If you are a nonresident of the United States and are considering real estate investments in the U.S., the first thought is “Where do I start?” It is a big job to buy real estate in your home country. Investing in a faraway land adds to the complexity.

Here is a quick set of milestones to help you think through the process. This comes from an email I just sent to someone who is thinking about starting the investment process, and I edited it a bit for clarity. I hope it helps.

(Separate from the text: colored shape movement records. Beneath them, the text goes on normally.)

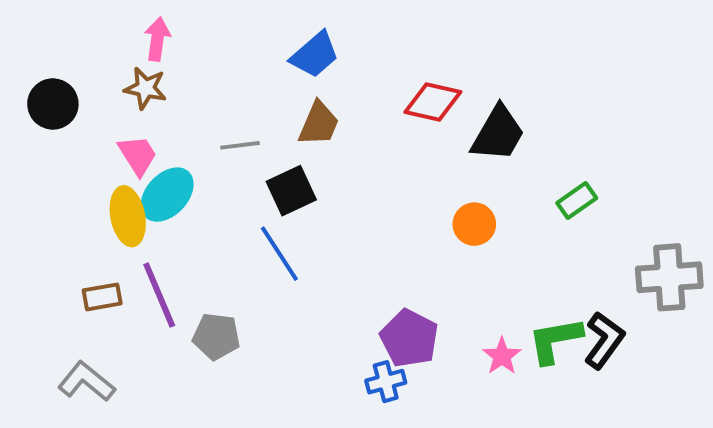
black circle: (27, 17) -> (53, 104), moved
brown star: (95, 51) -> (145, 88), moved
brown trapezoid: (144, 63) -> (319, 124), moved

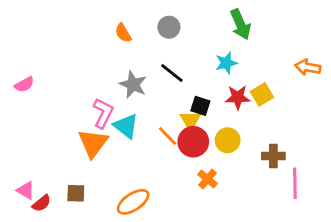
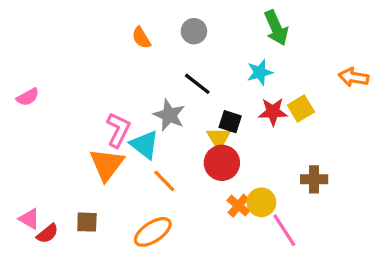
gray star: (133, 84) -> (169, 115), moved
orange line: (167, 136) -> (164, 181), moved
yellow circle: (228, 140) -> (261, 202), moved
pink line: (295, 183) -> (284, 230), moved, turned -32

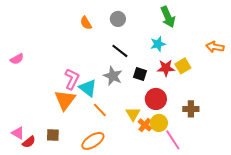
gray star: (169, 115) -> (113, 76), moved
yellow triangle: (219, 138) -> (133, 114), moved
red circle: (222, 163) -> (156, 99), moved

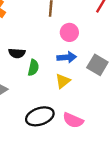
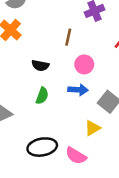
black semicircle: (17, 53) -> (40, 66), moved
yellow triangle: (63, 81) -> (92, 128), moved

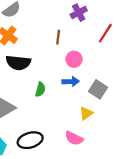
black semicircle: (40, 66) -> (18, 63), moved, size x1.6
black ellipse: (42, 147) -> (30, 140), moved

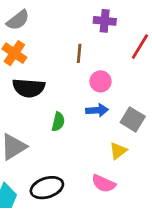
purple cross: (79, 13) -> (105, 21), turned 35

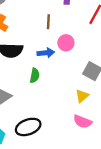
blue arrow: (97, 110) -> (46, 53), moved
pink semicircle: (104, 183) -> (83, 122), moved

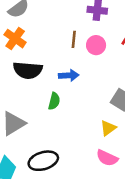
pink circle: (66, 43) -> (96, 45), moved

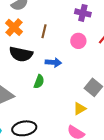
brown line: (74, 39) -> (44, 31), moved

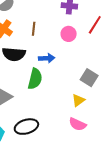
green semicircle: (39, 82) -> (35, 79), size x1.5

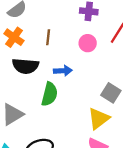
yellow triangle: (78, 100) -> (99, 119), size x1.5

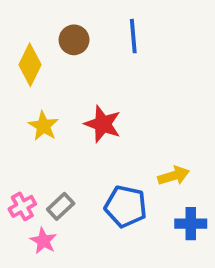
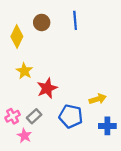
red star: (103, 124) -> (47, 88), moved, turned 30

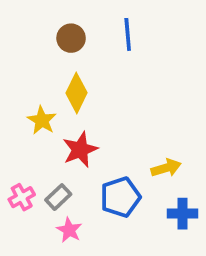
yellow diamond: (17, 37) -> (77, 93), moved
blue pentagon: (71, 116) -> (120, 197), turned -30
pink star: (24, 136) -> (69, 230), moved

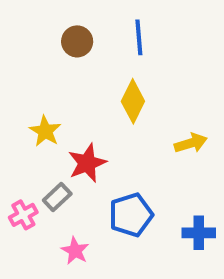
yellow diamond: (77, 93) -> (133, 101), moved
yellow arrow: (166, 168) -> (191, 143), moved
gray rectangle: (58, 197) -> (57, 197), moved

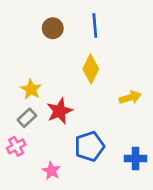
gray rectangle: (57, 197) -> (27, 118), moved

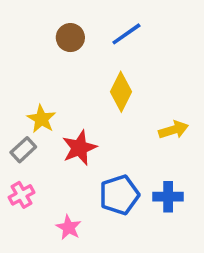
blue line: (95, 26) -> (126, 34), turned 60
gray rectangle: (27, 118) -> (23, 150), moved
blue cross: (136, 159) -> (168, 197), moved

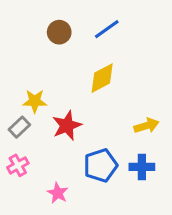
yellow diamond: (121, 92) -> (102, 78), turned 36
yellow star: (41, 119) -> (35, 101), turned -30
yellow arrow: (173, 130) -> (146, 126), moved

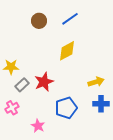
yellow star: (35, 101) -> (11, 67), moved
gray rectangle: (19, 127) -> (22, 85), moved
blue cross: (142, 167) -> (101, 104), moved

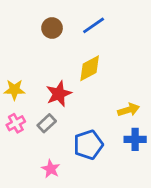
red star: (44, 82) -> (59, 94), moved
gray rectangle: (22, 85) -> (47, 123), moved
pink cross: (12, 108) -> (16, 123), moved

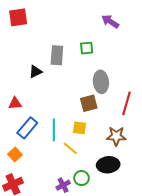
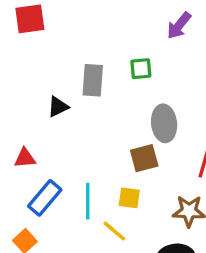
purple arrow: (110, 21) -> (179, 26), turned -84

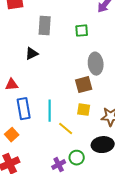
gray rectangle: (93, 80) -> (45, 26), moved
blue rectangle: (45, 198) -> (24, 109), turned -50
yellow square: (129, 198) -> (84, 110), moved

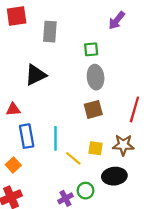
gray rectangle: (45, 26) -> (50, 32), moved
black triangle: (32, 54) -> (35, 75), size x1.5
gray ellipse: (96, 64) -> (96, 77), moved
yellow square: (84, 110) -> (96, 148), moved

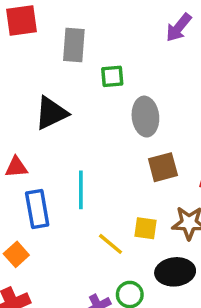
green square: (91, 49) -> (112, 76), moved
brown square: (93, 109) -> (163, 167), moved
cyan line: (55, 138) -> (81, 190), moved

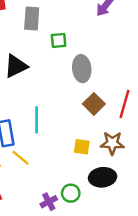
brown square: (163, 167) -> (94, 104), turned -30
yellow line: (111, 244) -> (21, 158), moved

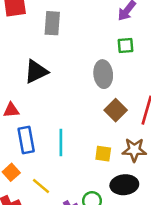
green square: (59, 40) -> (126, 46), moved
cyan line: (37, 120) -> (61, 142), moved
yellow line: (21, 158) -> (41, 186), moved

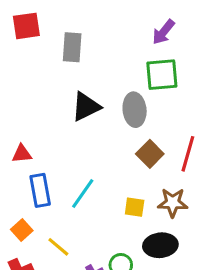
green square: (126, 46) -> (162, 75), size x1.6
black triangle: (36, 72) -> (86, 107), moved
cyan line: (61, 142) -> (83, 193), turned 35

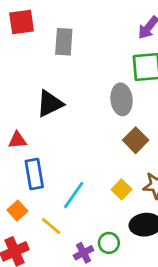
black triangle: (86, 107) -> (50, 104), moved
cyan line: (83, 193) -> (74, 195), moved
yellow square: (135, 207) -> (122, 189), turned 36

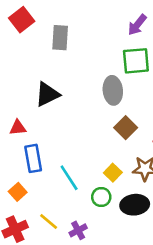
red square: (22, 22) -> (22, 20), turned -30
cyan line: (74, 195) -> (69, 178), turned -68
yellow line: (51, 226) -> (49, 221), moved
green circle: (109, 243) -> (101, 197), moved

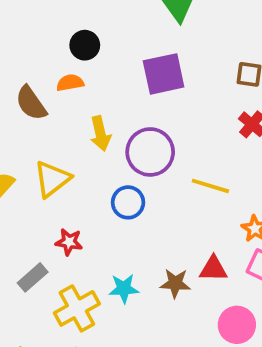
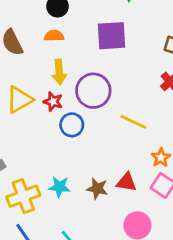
orange semicircle: (70, 83) -> (54, 36), moved
red star: (69, 242) -> (53, 102), moved

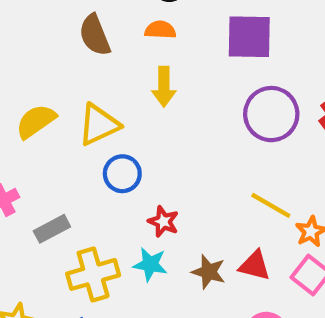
purple circle: (93, 91) -> (271, 114), moved
red star: (53, 102) -> (163, 222), moved
yellow line: (133, 122) -> (271, 205), moved
blue circle: (72, 125) -> (122, 174), moved

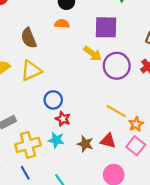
brown semicircle: (95, 35) -> (29, 38), moved
yellow arrow: (164, 87) -> (93, 54), moved, turned -54
blue circle: (122, 174) -> (53, 100), moved

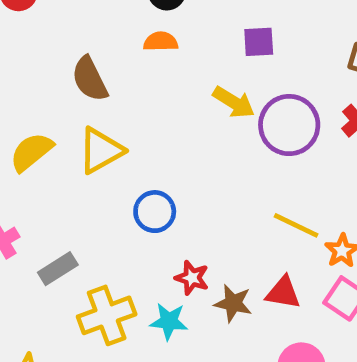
purple square: (106, 27) -> (259, 42), size x0.6
red star: (63, 119) -> (192, 278), moved
cyan star: (56, 140) -> (169, 321), moved

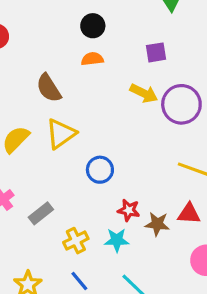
yellow cross: (107, 315) -> (76, 241), size x0.7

Your project, I think, has the following milestones:

  1. Investment objectives. Tentative decision on type/location/size of investments. (You’ve done this already).
  2. Management requirements. Determination of amount of management required. (Can you outsource 100% or will there be a lot of work from you or from people you trust?) Example: a major retail shopping center has scads of maintenance people, janitors, leasing agents, etc. and it is an all-the-time job to keep the place rented and maintained. Yes, you can job out the janitorial work etc. to outside firms, but you need to monitor the jobbed-out work to make sure it’s done right, so that means you have a manager or two on staff on your own payroll.)
  3. Analysis and selection on holding structure. Given the type of property you want to buy, and the practical needs for hands-on management, choose how to own and operate the real estate investments. Factors involved:
    • Type/location/size of investments (from above). This helps you make the cost/benefit analysis necessary for the holding structure. Bigger investments mean more complexity expense will pay off with tax savings. Smaller investments mean “keep it simple.”
    • Management structure you need to carry (from above). (Translation: do you need a dedicated property management company or not?)
    • U.S. and [home country] income tax considerations on rental income
    • U.S. and [home country] tax consequences on sale of the property
    • U.S. and [home country] tax considerations for tax if you have the bad judgment to die πŸ™‚
    • Business considerations, such as lenders — will your structure be something that a bank will lend to?

  4. Create holding structure taking into consideration the factors above and a rigorous eye on cost/benefit considerations
  5. Buy property. This is the fun part, right?
  6. People and operations. Find key people to help you with owning/operating the real estate and holding structure — property management, bookkeeping, legal, tax returns, etc.